When it comes to promotion of access to information, the order was to say that we live in a democratic country and we must uphold the pillars of democracy which are based on transparency. We need constitutional rights to access information. Information around party funding is crucial in making informed decisions at the ballot box.

“If we don’t see where money comes from in our political sphere, how do we know that everything is fine? How do you know that politicians and political parties play towards the interests of the voter?” she asked.

Clarke said that, in principle, politicians should be accountable to the voters, not to political parties.

“So, it is a victory for voters. It is just another way in which we solidify the fact that access to information and transparency is crucial to make sure that democracy works or how it should work.”
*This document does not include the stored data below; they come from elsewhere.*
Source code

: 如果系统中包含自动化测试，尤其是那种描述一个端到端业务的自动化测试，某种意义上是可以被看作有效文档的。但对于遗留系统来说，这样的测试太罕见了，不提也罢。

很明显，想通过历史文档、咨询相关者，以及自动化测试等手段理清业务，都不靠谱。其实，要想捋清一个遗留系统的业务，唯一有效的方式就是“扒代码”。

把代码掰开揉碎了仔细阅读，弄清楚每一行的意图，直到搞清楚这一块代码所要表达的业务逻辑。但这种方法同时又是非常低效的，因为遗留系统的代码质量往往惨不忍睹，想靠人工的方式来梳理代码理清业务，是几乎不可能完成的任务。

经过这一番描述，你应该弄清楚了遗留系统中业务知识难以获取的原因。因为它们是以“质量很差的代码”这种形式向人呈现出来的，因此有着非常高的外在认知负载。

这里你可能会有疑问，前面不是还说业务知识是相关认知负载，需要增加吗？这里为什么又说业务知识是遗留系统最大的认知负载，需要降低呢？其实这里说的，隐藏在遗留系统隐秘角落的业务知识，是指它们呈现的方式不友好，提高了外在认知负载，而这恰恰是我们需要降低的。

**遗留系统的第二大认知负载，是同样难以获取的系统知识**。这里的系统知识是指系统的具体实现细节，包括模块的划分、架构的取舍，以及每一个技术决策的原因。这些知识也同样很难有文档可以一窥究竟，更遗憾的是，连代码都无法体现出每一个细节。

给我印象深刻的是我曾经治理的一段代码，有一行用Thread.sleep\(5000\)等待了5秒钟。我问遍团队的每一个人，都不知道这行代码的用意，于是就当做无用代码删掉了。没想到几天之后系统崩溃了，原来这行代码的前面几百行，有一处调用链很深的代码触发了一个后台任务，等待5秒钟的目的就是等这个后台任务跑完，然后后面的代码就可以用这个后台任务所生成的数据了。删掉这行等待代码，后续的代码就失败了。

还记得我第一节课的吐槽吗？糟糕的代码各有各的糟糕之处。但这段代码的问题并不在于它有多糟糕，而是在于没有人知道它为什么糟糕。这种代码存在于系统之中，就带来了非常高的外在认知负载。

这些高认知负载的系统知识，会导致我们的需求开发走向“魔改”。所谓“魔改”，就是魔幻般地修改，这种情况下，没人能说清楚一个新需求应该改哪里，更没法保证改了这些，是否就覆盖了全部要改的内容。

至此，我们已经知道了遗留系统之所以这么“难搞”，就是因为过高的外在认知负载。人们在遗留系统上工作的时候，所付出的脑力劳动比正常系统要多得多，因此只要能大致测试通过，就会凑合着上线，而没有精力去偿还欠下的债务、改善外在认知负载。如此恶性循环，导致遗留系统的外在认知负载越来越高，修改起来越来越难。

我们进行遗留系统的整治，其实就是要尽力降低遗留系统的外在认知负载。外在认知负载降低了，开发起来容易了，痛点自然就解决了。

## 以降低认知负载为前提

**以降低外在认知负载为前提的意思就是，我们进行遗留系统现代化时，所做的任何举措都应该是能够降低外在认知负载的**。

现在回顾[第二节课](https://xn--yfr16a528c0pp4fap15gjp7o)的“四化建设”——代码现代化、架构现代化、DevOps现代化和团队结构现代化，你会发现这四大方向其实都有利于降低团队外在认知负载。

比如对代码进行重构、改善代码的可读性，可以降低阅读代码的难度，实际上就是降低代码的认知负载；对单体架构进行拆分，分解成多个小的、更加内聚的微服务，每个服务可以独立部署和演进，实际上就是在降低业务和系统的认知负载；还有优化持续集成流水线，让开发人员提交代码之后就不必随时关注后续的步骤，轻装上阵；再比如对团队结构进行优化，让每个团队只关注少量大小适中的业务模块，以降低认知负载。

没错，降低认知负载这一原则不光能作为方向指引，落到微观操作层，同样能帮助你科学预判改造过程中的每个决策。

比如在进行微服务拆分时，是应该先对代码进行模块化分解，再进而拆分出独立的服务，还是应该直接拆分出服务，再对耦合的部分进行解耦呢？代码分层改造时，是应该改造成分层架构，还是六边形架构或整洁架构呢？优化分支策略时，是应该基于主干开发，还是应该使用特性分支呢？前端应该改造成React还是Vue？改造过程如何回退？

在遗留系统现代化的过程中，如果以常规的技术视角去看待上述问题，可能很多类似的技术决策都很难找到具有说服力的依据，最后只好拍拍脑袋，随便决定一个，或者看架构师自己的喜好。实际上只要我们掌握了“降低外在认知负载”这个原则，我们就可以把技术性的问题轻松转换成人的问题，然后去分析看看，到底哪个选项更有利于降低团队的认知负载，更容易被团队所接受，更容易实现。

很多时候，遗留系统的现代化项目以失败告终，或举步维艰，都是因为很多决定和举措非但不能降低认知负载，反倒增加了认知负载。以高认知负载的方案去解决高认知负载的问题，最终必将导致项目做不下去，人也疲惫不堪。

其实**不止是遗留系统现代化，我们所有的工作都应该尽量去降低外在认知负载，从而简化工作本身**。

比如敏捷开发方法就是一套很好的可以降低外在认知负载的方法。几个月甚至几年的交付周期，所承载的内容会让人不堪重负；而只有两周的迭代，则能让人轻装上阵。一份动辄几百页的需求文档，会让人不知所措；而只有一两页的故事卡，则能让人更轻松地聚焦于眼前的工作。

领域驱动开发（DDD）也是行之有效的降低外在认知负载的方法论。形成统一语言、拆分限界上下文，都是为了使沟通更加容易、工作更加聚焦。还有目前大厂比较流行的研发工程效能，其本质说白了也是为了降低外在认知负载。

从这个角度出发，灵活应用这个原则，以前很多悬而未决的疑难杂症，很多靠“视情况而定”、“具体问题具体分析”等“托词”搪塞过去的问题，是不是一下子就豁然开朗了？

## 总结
Solly Malatsi of the DA said the party welcomed the judgment with regards to the declaration of financial interests by members of the executive, especially pertaining to internal party campaign funding.

READ:‘Party funding law will end corruption’ – Cyril Ramaphosa

“DA federal leader John Steenhuisen visited the Union Buildings earlier this year to assess the register of executive members’ interests and resolved that there needed to be far more transparency and accessibility surrounding this information,” Malatsi said.

He also said the DA was already compiling a private members’ bill to amend the Executive Members’ Ethics Act in this regard, and the party would include the findings of the Constitutional Court judgment in the proposed legislation.

He said: 

It is in the public’s interest for this information to be accessible.

The ruling comes after the amaBhungane Centre for Investigative Journalism challenged the executive ethics code, arguing that politicians could take advantage of gaps within the code to escape scrutiny.

The Public Protector’s office also welcomed the ruling, saying that the enforcement of the code was the exclusive domain of the Public Protector to the extent that it seeks to bring legal certainty.

In 2020, Public Protector Busisiwe Mkhwebane found that Ramaphosa had breached the code by not disclosing donations he received for his CR17 campaign, but her findings were was overturned by the courts.